§ **WHAT TO PRODUCE**
Type again, exactly, the lines below from the start through the line that includes "remettra un mot".

Segment Start: DATA SHOWN

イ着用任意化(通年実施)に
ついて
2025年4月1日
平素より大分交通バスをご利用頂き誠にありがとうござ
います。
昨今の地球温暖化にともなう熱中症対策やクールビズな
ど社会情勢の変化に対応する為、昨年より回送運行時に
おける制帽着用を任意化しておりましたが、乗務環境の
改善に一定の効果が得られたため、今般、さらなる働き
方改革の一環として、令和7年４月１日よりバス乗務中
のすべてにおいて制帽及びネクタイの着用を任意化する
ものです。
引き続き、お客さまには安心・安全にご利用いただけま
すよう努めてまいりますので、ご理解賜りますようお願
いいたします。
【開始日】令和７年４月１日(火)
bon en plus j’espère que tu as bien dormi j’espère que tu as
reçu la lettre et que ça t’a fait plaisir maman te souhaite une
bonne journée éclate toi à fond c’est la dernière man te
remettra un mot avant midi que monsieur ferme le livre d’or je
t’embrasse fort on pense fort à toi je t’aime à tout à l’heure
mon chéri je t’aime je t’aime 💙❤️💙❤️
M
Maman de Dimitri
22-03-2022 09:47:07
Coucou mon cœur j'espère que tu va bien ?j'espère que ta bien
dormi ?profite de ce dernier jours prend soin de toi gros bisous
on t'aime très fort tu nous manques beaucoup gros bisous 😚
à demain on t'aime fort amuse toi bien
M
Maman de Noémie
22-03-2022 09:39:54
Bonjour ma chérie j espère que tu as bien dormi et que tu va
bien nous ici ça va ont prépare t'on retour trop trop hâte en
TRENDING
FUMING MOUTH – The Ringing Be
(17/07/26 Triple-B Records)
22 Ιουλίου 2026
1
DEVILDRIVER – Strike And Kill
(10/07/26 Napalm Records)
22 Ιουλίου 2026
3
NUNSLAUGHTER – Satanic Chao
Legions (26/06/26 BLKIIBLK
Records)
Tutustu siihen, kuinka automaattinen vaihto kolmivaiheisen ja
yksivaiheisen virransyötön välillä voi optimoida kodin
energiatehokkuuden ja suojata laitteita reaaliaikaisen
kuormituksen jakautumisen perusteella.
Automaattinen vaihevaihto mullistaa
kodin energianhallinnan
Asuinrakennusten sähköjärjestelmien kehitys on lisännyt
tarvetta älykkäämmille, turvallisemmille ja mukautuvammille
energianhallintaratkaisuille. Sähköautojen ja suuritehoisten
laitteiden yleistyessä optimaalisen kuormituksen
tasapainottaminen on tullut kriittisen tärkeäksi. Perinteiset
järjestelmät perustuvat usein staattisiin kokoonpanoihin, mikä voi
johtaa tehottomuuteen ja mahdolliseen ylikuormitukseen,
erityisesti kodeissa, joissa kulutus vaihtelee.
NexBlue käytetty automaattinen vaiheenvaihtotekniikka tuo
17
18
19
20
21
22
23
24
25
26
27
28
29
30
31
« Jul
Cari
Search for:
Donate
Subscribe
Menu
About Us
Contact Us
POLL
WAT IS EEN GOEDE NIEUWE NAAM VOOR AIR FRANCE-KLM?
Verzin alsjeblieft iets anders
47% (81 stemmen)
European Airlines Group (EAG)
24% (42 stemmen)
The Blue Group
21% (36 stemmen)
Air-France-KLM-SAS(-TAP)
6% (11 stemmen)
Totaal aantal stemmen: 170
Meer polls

Segment End: DATA SHOWN

§ **WRITTEN REPLY**
イ着用任意化(通年実施)に
ついて
2025年4月1日
平素より大分交通バスをご利用頂き誠にありがとうござ
います。
昨今の地球温暖化にともなう熱中症対策やクールビズな
ど社会情勢の変化に対応する為、昨年より回送運行時に
おける制帽着用を任意化しておりましたが、乗務環境の
改善に一定の効果が得られたため、今般、さらなる働き
方改革の一環として、令和7年４月１日よりバス乗務中
のすべてにおいて制帽及びネクタイの着用を任意化する
ものです。
引き続き、お客さまには安心・安全にご利用いただけま
すよう努めてまいりますので、ご理解賜りますようお願
いいたします。
【開始日】令和７年４月１日(火)
bon en plus j’espère que tu as bien dormi j’espère que tu as
reçu la lettre et que ça t’a fait plaisir maman te souhaite une
bonne journée éclate toi à fond c’est la dernière man te
remettra un mot avant midi que monsieur ferme le livre d’or je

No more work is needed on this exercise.